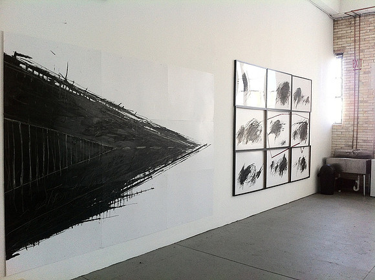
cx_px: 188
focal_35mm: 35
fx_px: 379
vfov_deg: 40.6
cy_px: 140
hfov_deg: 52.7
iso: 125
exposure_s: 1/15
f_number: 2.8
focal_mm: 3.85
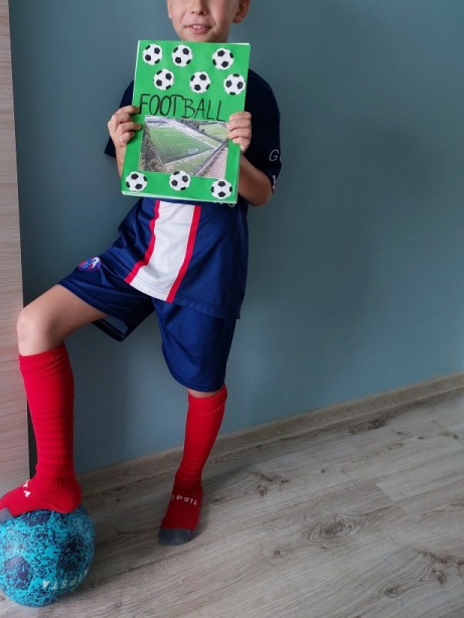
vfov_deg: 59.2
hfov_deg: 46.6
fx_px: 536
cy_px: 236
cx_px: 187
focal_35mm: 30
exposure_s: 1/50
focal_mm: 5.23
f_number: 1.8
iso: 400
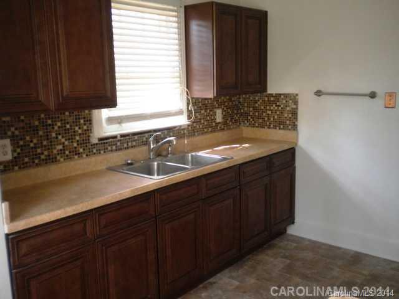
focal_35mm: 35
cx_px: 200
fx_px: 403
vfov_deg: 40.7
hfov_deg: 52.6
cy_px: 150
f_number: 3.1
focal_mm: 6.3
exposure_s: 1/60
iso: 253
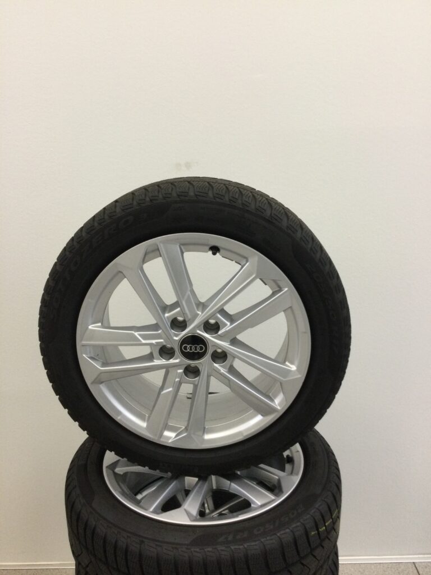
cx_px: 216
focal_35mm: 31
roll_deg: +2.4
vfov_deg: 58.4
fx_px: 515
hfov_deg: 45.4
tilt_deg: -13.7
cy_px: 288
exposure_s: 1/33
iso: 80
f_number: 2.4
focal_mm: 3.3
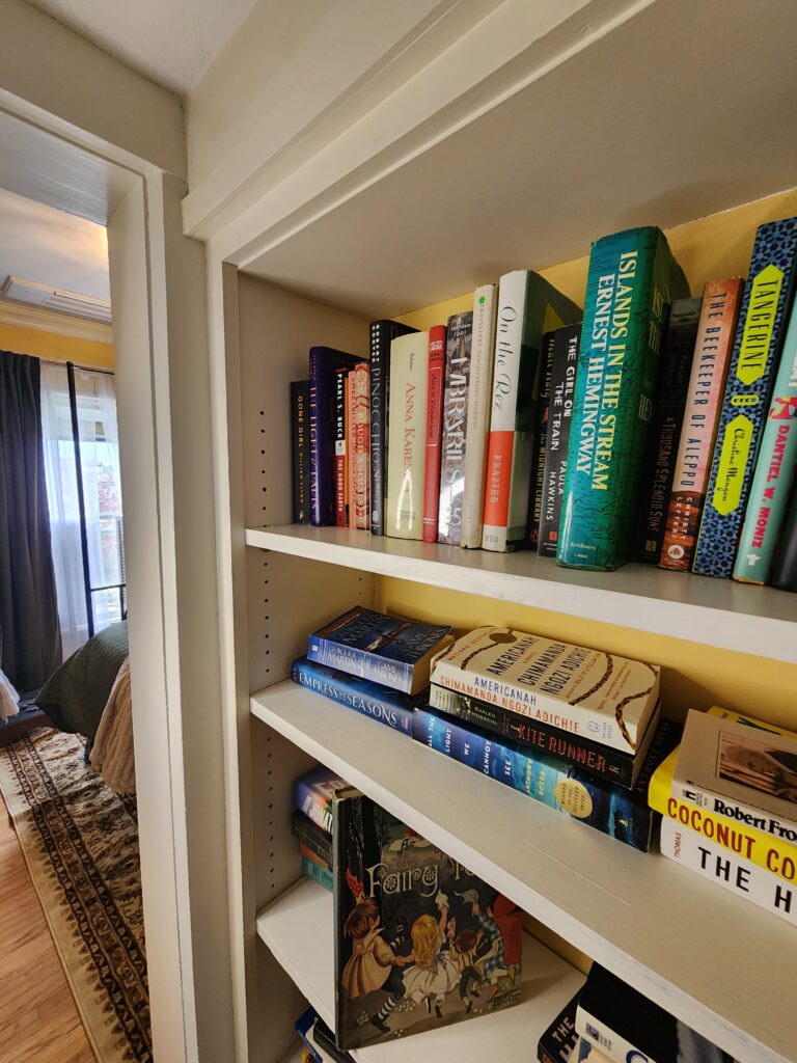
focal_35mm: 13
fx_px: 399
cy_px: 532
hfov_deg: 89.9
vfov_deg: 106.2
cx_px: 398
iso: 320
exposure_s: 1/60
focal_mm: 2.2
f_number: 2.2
*****
• [Required action]:
Would you copy all of the data exactly? Keep the pictures out of it.

• [Result of this task]:
cx_px: 188
focal_35mm: 35
fx_px: 379
vfov_deg: 40.6
cy_px: 140
hfov_deg: 52.7
iso: 125
exposure_s: 1/15
f_number: 2.8
focal_mm: 3.85
vfov_deg: 59.2
hfov_deg: 46.6
fx_px: 536
cy_px: 236
cx_px: 187
focal_35mm: 30
exposure_s: 1/50
focal_mm: 5.23
f_number: 1.8
iso: 400
focal_35mm: 35
cx_px: 200
fx_px: 403
vfov_deg: 40.7
hfov_deg: 52.6
cy_px: 150
f_number: 3.1
focal_mm: 6.3
exposure_s: 1/60
iso: 253
cx_px: 216
focal_35mm: 31
roll_deg: +2.4
vfov_deg: 58.4
fx_px: 515
hfov_deg: 45.4
tilt_deg: -13.7
cy_px: 288
exposure_s: 1/33
iso: 80
f_number: 2.4
focal_mm: 3.3
focal_35mm: 13
fx_px: 399
cy_px: 532
hfov_deg: 89.9
vfov_deg: 106.2
cx_px: 398
iso: 320
exposure_s: 1/60
focal_mm: 2.2
f_number: 2.2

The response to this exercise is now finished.